For now though, just #KeepLurking!

Behind the Scenes: Choosing Movies

Time for another quick peek “behind the scenes” here…
The question is: How does Lurch choose the movies to show each week?
Here’s the short version: Weights.
Here’s the slightly longer version: By using weighted values attached to each movie.
Here’s the slightly longer, more technical version: We tell Lurch “Give us x movies to run next week.” So Lurch checks the database and sees 643 movies total.
Then he removes any movies that have been sent to the farm, and any movies that were aired in the last 30 days.
With that slightly shorter list, he takes each movie and attaches a “weight” to it.
That “weight” is actually a number based on two things: 1, the number of votes (if any) the movie has received in any weekly poll, and 2, the inverse of the “viewer impression” number given to us by Vimeo (that tells us how many people watched a specific movie, and how long the average viewer watched it). If it’s a movie we haven’t aired before, and we have no data for it, Lurch is clever enough to check overall ratings, like on IMDB, for the same titles.

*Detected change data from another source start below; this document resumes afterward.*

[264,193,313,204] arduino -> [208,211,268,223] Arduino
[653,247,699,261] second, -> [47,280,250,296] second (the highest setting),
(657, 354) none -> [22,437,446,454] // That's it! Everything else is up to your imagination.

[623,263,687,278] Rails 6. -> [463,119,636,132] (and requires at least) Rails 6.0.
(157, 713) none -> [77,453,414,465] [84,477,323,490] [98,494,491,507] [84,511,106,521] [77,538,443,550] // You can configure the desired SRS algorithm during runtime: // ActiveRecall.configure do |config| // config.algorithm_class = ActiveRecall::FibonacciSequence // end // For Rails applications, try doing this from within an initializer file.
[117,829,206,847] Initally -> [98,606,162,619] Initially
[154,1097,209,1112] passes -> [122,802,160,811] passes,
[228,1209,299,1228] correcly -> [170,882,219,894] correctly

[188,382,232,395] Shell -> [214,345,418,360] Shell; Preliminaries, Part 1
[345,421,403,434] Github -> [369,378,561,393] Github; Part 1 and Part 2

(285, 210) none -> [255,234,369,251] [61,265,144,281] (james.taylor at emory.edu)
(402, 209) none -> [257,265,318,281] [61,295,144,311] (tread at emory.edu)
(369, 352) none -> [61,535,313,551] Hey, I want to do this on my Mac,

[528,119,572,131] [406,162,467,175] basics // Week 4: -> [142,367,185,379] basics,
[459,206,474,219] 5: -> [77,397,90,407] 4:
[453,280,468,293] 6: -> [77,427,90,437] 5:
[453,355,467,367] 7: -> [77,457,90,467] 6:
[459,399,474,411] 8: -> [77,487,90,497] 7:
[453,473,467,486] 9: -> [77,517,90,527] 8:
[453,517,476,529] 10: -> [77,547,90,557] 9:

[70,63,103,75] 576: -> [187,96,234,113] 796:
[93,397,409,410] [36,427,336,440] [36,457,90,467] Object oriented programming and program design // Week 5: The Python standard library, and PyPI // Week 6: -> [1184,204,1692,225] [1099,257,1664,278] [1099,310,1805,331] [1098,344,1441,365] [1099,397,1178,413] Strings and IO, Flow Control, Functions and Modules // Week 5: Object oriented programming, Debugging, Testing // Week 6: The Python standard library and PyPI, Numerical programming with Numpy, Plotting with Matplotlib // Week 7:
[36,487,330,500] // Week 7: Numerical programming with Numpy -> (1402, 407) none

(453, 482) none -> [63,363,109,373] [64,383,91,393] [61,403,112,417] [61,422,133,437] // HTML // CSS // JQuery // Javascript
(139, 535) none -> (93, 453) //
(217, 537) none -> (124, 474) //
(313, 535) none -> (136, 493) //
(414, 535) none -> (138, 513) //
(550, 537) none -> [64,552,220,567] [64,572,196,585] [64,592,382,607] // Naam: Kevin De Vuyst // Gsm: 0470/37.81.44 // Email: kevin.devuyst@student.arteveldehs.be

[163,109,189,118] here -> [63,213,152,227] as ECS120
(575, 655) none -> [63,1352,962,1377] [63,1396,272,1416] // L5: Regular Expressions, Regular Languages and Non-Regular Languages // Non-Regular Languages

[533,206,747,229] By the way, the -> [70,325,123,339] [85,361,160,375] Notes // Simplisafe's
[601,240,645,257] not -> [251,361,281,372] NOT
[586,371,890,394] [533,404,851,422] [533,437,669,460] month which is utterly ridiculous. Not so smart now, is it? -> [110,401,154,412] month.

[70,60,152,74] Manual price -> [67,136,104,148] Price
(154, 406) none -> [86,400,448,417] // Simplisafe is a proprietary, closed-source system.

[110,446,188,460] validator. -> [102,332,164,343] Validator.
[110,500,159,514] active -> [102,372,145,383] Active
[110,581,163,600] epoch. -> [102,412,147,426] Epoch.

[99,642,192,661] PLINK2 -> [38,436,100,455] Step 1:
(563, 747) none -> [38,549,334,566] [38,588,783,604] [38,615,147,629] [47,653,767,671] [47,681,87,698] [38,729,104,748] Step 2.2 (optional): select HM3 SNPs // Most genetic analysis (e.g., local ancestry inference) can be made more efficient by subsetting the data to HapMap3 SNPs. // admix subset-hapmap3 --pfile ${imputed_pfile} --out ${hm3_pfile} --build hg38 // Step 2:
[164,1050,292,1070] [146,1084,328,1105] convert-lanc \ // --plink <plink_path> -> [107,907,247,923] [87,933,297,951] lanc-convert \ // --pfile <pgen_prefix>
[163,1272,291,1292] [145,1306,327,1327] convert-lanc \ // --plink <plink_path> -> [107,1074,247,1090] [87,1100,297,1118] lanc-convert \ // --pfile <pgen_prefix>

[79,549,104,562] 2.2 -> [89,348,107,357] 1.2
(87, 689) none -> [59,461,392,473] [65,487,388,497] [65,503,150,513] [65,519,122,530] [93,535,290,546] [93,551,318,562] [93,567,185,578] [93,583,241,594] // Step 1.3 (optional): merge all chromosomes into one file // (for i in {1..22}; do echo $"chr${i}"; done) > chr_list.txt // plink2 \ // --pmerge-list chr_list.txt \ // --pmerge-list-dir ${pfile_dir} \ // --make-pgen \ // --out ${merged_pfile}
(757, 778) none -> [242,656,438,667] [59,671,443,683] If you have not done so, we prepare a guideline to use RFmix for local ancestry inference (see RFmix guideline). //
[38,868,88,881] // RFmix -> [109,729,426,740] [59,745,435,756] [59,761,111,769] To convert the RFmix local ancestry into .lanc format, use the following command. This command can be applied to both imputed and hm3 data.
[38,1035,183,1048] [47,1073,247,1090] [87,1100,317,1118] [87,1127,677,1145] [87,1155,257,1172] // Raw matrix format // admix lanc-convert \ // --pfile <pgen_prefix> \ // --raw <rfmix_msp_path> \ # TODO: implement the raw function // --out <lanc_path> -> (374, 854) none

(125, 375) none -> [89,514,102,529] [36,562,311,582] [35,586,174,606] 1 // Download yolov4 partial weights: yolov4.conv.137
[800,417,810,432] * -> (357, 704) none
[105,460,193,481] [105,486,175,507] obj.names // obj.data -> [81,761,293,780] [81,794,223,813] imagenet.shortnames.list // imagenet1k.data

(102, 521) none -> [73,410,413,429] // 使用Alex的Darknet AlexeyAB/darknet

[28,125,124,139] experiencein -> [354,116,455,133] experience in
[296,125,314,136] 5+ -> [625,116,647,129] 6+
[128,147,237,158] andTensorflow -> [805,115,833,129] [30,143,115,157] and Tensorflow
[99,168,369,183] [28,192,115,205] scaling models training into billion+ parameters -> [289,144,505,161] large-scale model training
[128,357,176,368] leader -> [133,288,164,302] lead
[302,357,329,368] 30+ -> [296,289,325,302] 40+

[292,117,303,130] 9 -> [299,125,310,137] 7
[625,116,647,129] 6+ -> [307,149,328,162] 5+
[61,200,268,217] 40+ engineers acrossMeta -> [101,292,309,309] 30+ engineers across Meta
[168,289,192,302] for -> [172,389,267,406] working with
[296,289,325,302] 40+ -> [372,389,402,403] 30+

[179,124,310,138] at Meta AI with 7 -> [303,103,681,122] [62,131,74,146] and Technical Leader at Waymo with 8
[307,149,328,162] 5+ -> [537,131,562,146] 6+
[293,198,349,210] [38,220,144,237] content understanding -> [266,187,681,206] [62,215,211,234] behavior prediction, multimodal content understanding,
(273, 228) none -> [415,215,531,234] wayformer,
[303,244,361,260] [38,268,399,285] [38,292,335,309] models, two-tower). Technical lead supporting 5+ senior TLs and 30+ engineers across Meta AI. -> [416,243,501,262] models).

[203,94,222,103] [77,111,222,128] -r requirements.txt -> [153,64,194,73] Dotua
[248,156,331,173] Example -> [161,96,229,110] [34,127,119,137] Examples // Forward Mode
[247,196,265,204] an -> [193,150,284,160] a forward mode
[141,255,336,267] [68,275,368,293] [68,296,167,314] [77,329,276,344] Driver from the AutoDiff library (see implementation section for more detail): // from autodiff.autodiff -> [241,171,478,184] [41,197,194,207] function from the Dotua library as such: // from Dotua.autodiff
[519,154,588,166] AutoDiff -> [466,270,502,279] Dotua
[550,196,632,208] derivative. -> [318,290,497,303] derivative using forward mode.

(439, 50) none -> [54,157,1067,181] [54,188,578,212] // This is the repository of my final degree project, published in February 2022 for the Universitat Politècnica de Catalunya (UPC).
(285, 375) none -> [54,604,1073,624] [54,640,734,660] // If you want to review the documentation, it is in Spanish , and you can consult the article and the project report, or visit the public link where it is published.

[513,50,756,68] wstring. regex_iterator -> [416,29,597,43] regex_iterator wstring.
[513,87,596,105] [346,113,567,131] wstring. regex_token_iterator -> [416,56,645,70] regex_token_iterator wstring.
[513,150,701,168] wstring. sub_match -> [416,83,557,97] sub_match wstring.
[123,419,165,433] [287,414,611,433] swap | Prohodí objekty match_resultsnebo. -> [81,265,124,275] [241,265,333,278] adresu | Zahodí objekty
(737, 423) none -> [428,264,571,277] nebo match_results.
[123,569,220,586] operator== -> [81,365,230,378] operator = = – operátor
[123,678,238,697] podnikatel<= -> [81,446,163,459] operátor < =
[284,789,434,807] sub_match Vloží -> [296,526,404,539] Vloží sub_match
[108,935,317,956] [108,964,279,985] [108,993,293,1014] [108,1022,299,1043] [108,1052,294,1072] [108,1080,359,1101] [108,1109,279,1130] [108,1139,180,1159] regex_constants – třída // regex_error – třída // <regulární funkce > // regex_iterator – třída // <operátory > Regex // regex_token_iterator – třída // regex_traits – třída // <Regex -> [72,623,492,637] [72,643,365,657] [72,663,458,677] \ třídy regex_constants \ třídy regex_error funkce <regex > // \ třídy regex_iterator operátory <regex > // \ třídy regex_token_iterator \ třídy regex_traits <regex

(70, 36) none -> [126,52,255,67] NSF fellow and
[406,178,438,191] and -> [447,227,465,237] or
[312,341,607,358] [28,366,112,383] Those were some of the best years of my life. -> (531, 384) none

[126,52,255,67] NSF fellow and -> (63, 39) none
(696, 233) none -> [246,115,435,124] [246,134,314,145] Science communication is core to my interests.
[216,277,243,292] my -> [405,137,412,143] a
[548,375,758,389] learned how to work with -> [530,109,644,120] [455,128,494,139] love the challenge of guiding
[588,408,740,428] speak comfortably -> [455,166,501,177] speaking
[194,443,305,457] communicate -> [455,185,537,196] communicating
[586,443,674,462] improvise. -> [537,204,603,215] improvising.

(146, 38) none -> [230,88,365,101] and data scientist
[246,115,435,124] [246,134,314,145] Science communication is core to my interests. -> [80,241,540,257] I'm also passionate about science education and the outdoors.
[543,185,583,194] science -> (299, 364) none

Basically, if a movie received votes in a weekly poll, that makes the movie heavier. If it had a higher impression number, that makes it lighter.
Then, he drives all the movies out to the old fishing hole up near the farm, and tosses them all in. Some of them bob happily on the surface, and others start to sink (don’t worry, he takes them all out and dries them off, eventually). The first x movies that swim back to him end up on that week’s list, while the rest get placed back in storage for next time.
So by voting off movies you don’t care for, even if they don’t get sent to the farm for a long time, they still “weigh” more and don’t get selected as often.
The longer we run, the “smarter” Lurch gets when he chooses movies. So eventually, you’ll get exactly the movies you like best, even if you didn’t know about them!